Дойдя до кульминационной точки своего рассказа, Джонсон пришел в такое возбуждение, что даже вскочил и, наверное, не удержался бы на ногах, если бы Томми не поддержал его и не вывел на воздух. Там, при свете куда более ярком, чем в пещере, сразу стало заметно, как изменилось его изжелта-бледное лицо — изменилось настолько, что Томми быстро подхватил его под руку и отвел, вернее, дотащил до убогой хижины. Когда они туда добрались, Томми уложил Джонсона на грубо сколоченный топчан, или ларь, и стал над ним, глядя с беспокойством на бьющегося в конвульсиях товарища… Потом он торопливо сказал:
— Послушай, дядя Бен, я иду в город — в город, понимаешь? За доктором. А ты ни за что не вставай и не двигайся, пока я не вернусь. Ты слышишь меня? — Джонсон судорожно кивнул. — Через два часа я вернусь.
Минутой позже Томми уже не было в хижине.
В течение часа Джонсон держал слово. Потом он вдруг сел и уставился в угол хижины. Постепенно на лице его появилась улыбка, он что-то забормотал, бормотание перешло в крик, крик — в проклятия, и все завершилось безудержными рыданиями. После чего он снова стих и спокойно улегся.

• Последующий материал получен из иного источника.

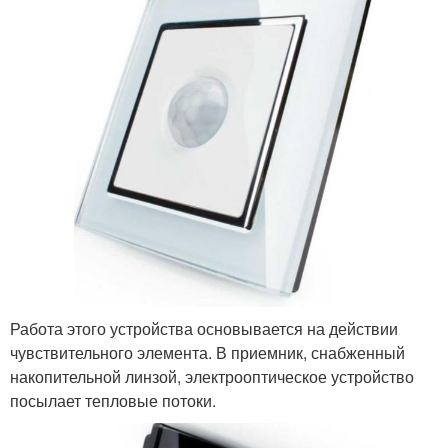
Работа этого устройства основывается на действии
чувствительного элемента. В приемник, снабженный
накопительной линзой, электрооптическое устройство
посылает тепловые потоки.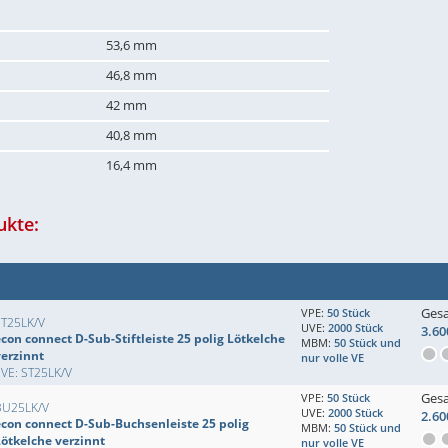
53,6 mm
46,8 mm
42 mm
40,8 mm
16,4 mm
ukte:
Ges
VPE:
50 Stück
ST25LK/V
UVE:
2000 Stück
3.60
con connect D-Sub-Stiftleiste 25 polig Lötkelche
MBM:
50 Stück und
verzinnt
nur volle VE
VE: ST25LK/V
Ges
VPE:
50 Stück
BU25LK/V
UVE:
2000 Stück
2.60
econ connect D-Sub-Buchsenleiste 25 polig
MBM:
50 Stück und
Lötkelche verzinnt
nur volle VE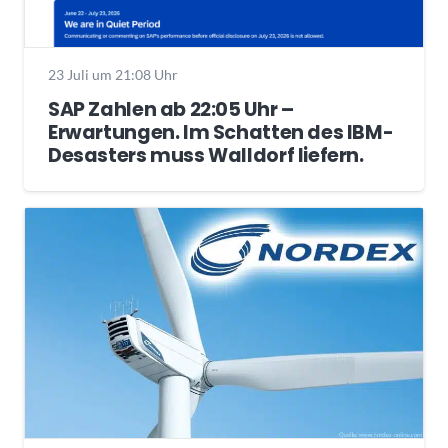
23 Juli um 21:08 Uhr
SAP Zahlen ab 22:05 Uhr –
Erwartungen. Im Schatten des IBM-
Desasters muss Walldorf liefern.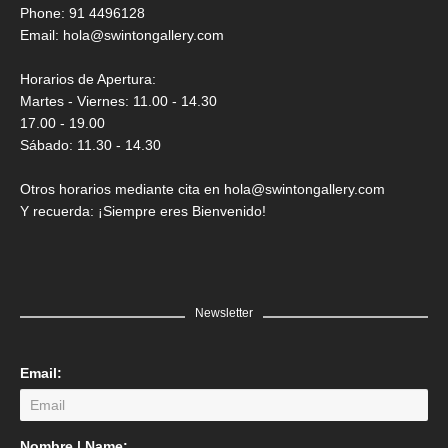
Saner
Phone: 91 4496128
Email:
hola@swintongallery.com
GRATIS
Horarios de Apertura:
Martes - Viernes: 11.00 - 14.30
17.00 - 19.00
Sábado: 11.30 - 14.30
Otros horarios mediante cita en hola@swintongallery.com
Y recuerda: ¡Siempre eres Bienvenido!
Newsletter
Email:
LEER MÁS
Nombre | Name: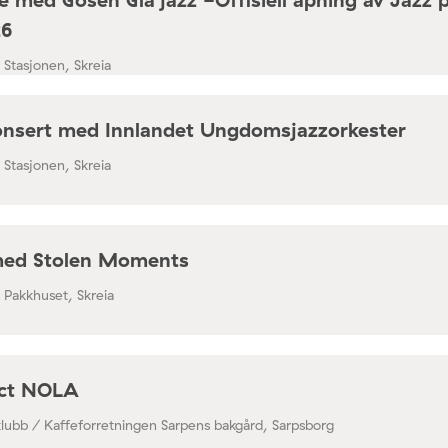
26
/ Stasjonen, Skreia
nsert med Innlandet Ungdomsjazzorkester
/ Stasjonen, Skreia
med Stolen Moments
/ Pakkhuset, Skreia
ect NOLA
klubb / Kaffeforretningen Sarpens bakgård, Sarpsborg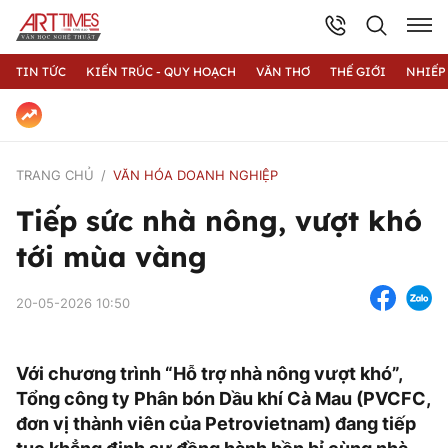
TIN TỨC
KIẾN TRÚC - QUY HOẠCH
VĂN THƠ
THẾ GIỚI
NHIẾP
TRANG CHỦ
VĂN HÓA DOANH NGHIỆP
Tiếp sức nhà nông, vượt khó
tới mùa vàng
20-05-2026 10:50
Với chương trình “Hỗ trợ nhà nông vượt khó”,
Tổng công ty Phân bón Dầu khí Cà Mau (PVCFC,
đơn vị thành viên của Petrovietnam) đang tiếp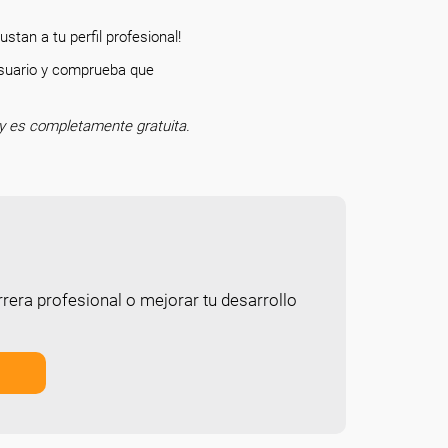
stan a tu perfil profesional!
 usuario y comprueba que
o.
y es completamente gratuita.
rera profesional o mejorar tu desarrollo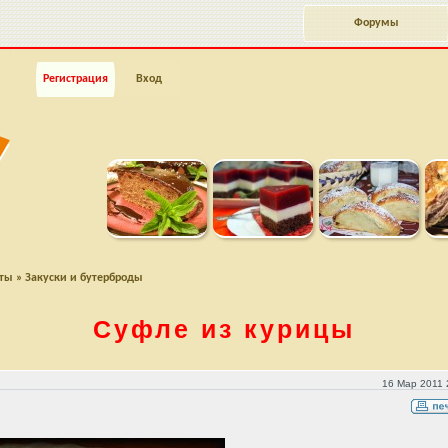
Форумы
Регистрация
Вход
пты
»
Закуски и бутерброды
Суфле из курицы
16 Мар 2011 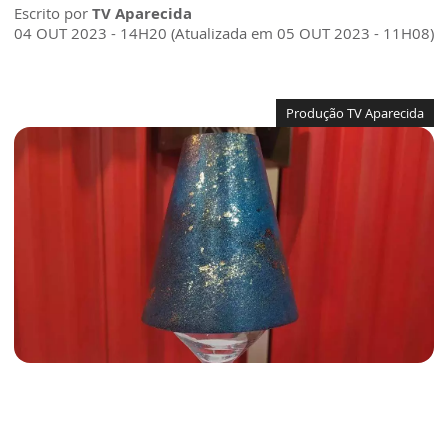
Escrito por
TV Aparecida
04 OUT 2023 - 14H20 (Atualizada em 05 OUT 2023 - 11H08)
Produção TV Aparecida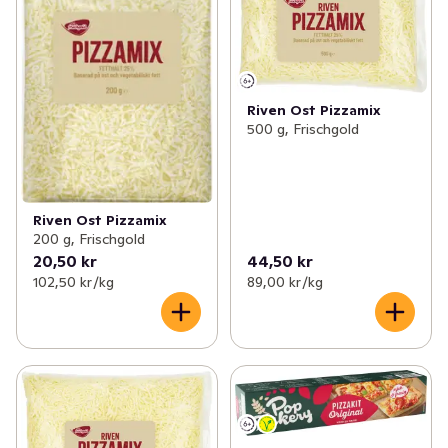
Riven Ost Pizzamix
500 g, Frischgold
Riven Ost Pizzamix
200 g, Frischgold
20,50 kr
44,50 kr
102,50 kr /kg
89,00 kr /kg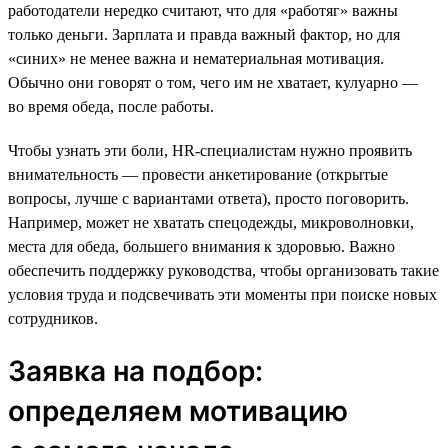
работодатели нередко считают, что для «работяг» важны
только деньги. Зарплата и правда важный фактор, но для
«синих» не менее важна и нематериальная мотивация.
Обычно они говорят о том, чего им не хватает, кулуарно —
во время обеда, после работы.
Чтобы узнать эти боли, HR-специалистам нужно проявить
внимательность — провести анкетирование (открытые
вопросы, лучше с вариантами ответа), просто поговорить.
Например, может не хватать спецодежды, микроволновки,
места для обеда, большего внимания к здоровью. Важно
обеспечить поддержку руководства, чтобы организовать такие
условия труда и подсвечивать эти моменты при поиске новых
сотрудников.
Заявка на подбор:
определяем мотивацию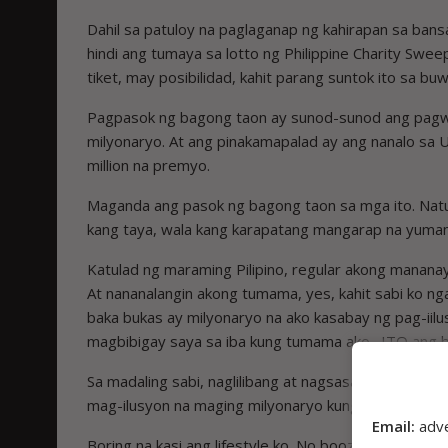
Dahil sa patuloy na paglaganap ng kahirapan sa bans
hindi ang tumaya sa lotto ng Philippine Charity Sw
tiket, may posibilidad, kahit parang suntok ito sa b
Pagpasok ng bagong taon ay sunod-sunod ang pagwa
milyonaryo. At ang pinakamapalad ay ang nanalo sa 
million na premyo.
Maganda ang pasok ng bagong taon sa mga ito. Nat
kang taya, wala kang karapatang mangarap na yumam
Katulad ng maraming Pilipino, regular akong manana
At nananalangin akong tumama, yes, kahit sabi ko n
baka bukas ay milyonaryo na ako kasabay ng pag-iilu
magbibigay saya sa iba kung tumama ako…ITO ang bi
Sa madaling sabi, naglilibang at nagsasaya ako sa p
mag-ilusyon na maging milyonaryo kung wala kang tay
Email:
adv
Boring na kasi ang lifestyle ko. No booze, no yosi, n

Джонсон лежал так неподвижно, что любой вошедший в хижину человек принял бы его за спящего или мертвого. Но когда осмелевшая в ненарушимой тишине белка перебралась из-под крыши в хижину, она вдруг замерла на балке прямо над ларем, увидев, что нога человека медленно и неуверенно опускается на пол и что взгляд у него не менее настороженный и внимательный, чем у нее самой. По-прежнему не было слышно ни звука, но обе ноги оказались вдруг на полу. В этот момент ларь скрипнул, и белка юркнула под карниз, а когда она снова выглянула оттуда, все было тихо, но человек исчез.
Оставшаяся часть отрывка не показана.